What: ​Supplies needed for this skill include:

  • Bed protector
  • Lubricant
  • Gloves
  • A bed pan
  • Commode or toilet depending on the client’s mobility
  • Washcloths and towels or toilet tissue as needed

How:

  1. Complete your starting-up steps.
  2. Place the client in a left side lying position with a bed protector under the client’s buttocks.
  3. Don gloves.
  4. Expose the buttocks and locate the anus.
  5. Ask the client to take a few breaths and then tell the client when you will be inserting the tube. Insert the rectal suppository into the anus about 3 to 4 inches.
  6. Ask the client to retain the suppository in the rectum for approximately 30 minutes for it to work.
  7. Assist the client with using the bed pan, commode or toilet.
  8. Assist the client with peri care as needed after the bowel movement.
  9. Complete your finishing-up steps.

Administering Enema With Tap Water and Soap Suds

When: ​An enema is administered typically if a client has not had a bowel movement for 5 days, or when ordered by the physician.

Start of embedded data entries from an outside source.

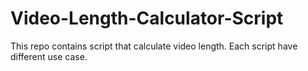 # Video-Length-Calculator-Script
This repo contains script that calculate video length. Each script have different use case.
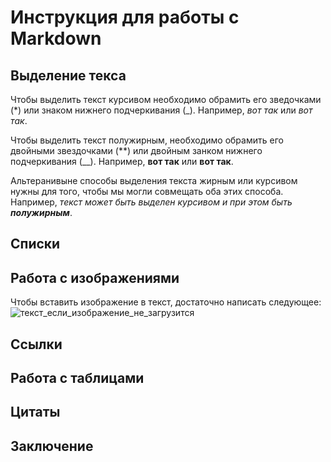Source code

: # Инструкция для работы с Markdown

## Выделение текса

Чтобы выделить текст курсивом необходимо обрамить его зведочками (*) или знаком нижнего подчеркивания (_). Например, *вот так* или _вот так_.

Чтобы выделить текст полужирным, необходимо обрамить его двойными звездочками (**) или двойным занком нижнего подчеркивания (__). Например, **вот так** или __вот так__.

Альтеранивыне способы выделения текста жирным или курсивом нужны для того, чтобы мы могли совмещать оба этих способа. Например, _текст может быть выделен курсивом и при этом быть **полужирным**_.

## Списки

## Работа с изображениями

Чтобы вставить изображение в текст, достаточно написать следующее:
![текст_если_изображение_не_загрузится](git280.png)

## Ссылки

## Работа с таблицами

## Цитаты

## Заключение


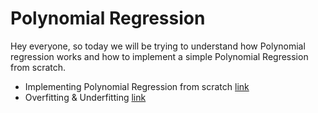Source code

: # Polynomial Regression

Hey everyone, so today we will be trying to understand how Polynomial regression works and how to implement a simple Polynomial Regression from scratch.

- Implementing Polynomial Regression from scratch [link](polynomial_regression%20Notebook.ipynb)
- Overfitting & Underfitting [link](Overfitting&Underfitting.md)
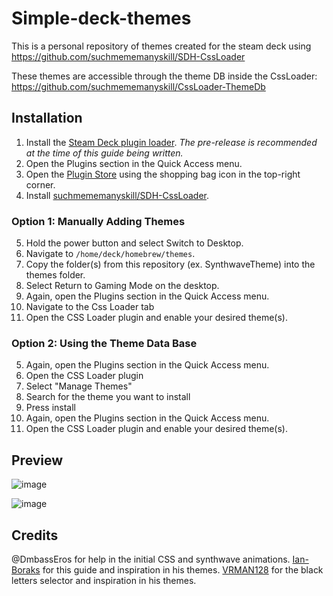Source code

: 

# Simple-deck-themes

This is a personal repository of themes created for the steam deck using https://github.com/suchmememanyskill/SDH-CssLoader

These themes are accessible through the theme DB inside the CssLoader: https://github.com/suchmememanyskill/CssLoader-ThemeDb

## Installation

1. Install the [Steam Deck plugin loader](https://github.com/SteamDeckHomebrew/decky-loader). _The pre-release is recommended at the time of this guide being written._
2. Open the Plugins section in the Quick Access menu.
3. Open the [Plugin Store](https://beta.deckbrew.xyz/) using the shopping bag icon in the top-right corner.
4. Install [suchmememanyskill/SDH-CssLoader](https://github.com/suchmememanyskill/SDH-CssLoader).

### Option 1: Manually Adding Themes
5. Hold the power button and select Switch to Desktop.
6. Navigate to `/home/deck/homebrew/themes`.
7. Copy the folder(s) from this repository (ex. SynthwaveTheme) into the themes folder.
8. Select Return to Gaming Mode on the desktop.
9. Again, open the Plugins section in the Quick Access menu.
10. Navigate to the Css Loader tab
11. Open the CSS Loader plugin and enable your desired theme(s).

### Option 2: Using the Theme Data Base
5. Again, open the Plugins section in the Quick Access menu.
10. Open the CSS Loader plugin
7. Select "Manage Themes"
8. Search for the theme you want to install
9.  Press install
5. Again, open the Plugins section in the Quick Access menu.
10. Open the CSS Loader plugin and enable your desired theme(s).

## Preview 
![image](https://user-images.githubusercontent.com/44301655/185991446-00c48760-830d-45af-9a5c-ba803d109aa1.png)

![image](https://user-images.githubusercontent.com/44301655/185991513-66de0b16-2319-4a11-9f8c-0db92d7c3e31.png)

## Credits
@DmbassEros for help in the initial CSS and synthwave animations. 
[Ian-Boraks](https://github.com/Ian-Boraks) for this guide and inspiration in his themes. 
[VRMAN128](https://github.com/vrman123) for the black letters selector and inspiration in his themes.

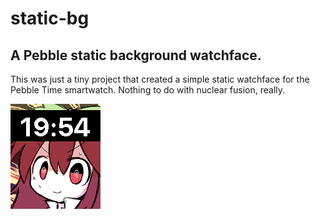 # static-bg
A Pebble static background watchface.
------------------
This was just a tiny project that created a simple static watchface for the Pebble Time smartwatch. Nothing to do with nuclear fusion, really.


![](pebble_screenshot_2015-09-19_19-54-52.png)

Why: ​An enema is given to alleviate constipation.

What: ​Supplies needed for this skill include:

  • Gloves
  • Enema bag
  • Tubing with rectal tube
  • Clamp
  • Tap water
  • Lubricant
  • Castile soap
  • Bed protector
  • A bed pan
  • Commode or toilet depending on the client’s mobility
  • Washcloths and towels or toilet tissue as needed

How:

  1. Complete your starting-up steps.
  2. Place the client in a left side lying or Sim’s position if tolerated with a bed protector under the client’s buttocks.
  3. Fill the enema bag with warm tap water and include the provided castile soap. Hang the bag on an IV pole and prime the tubing to remove any air.
  4. Have your supplies within reach including cleaning supplies and the bed pan or commode, and shoes if the client will be using the toilet or commode.
  5. Don gloves.
  6. Lubricate the tip of the tubing 3 to 4 inches.
  7. Ask the client to take a few breaths and then tell the client when you will be inserting the tube.
  8. Expose the buttocks and locate the anus. Insert the tube into the anus about 3 to 4 inches. Hold the tubing in place.
  9. Unclamp the tubing to allow the water to enter the rectum. The higher the bag is placed above the client the faster the water will enter. Start low and slowly raise if needed.
  10. Remove the tubing and ask the client to hold the solution in the rectum for about 5 to 15 minutes as tolerated.
  11. Assist the client with using the bed pan, commode or toilet.
  12. Assist the client with peri care as needed after the bowel movement.
  13. Complete your finishing-up steps.

Finishing-Up Steps

  1. Ensure that all of the client’s needs have been met and that the client is positioned as desired.
  2. See to safety. Replace any alarms or positioning devices, as indicated on the care plan or individual service plan. The bed is in the low position and is locked.
  3. Place the call light within easy reach.
  4. Clean and replace equipment, and return supplies to the designated place in the client’s room or facility storage area.
  5. Leave the room clean and in order. Ensure that the bed is made. Remove trash and dirty linens from the room.
  6. Complete hand hygiene.
  7. Report and document, as required by your facility.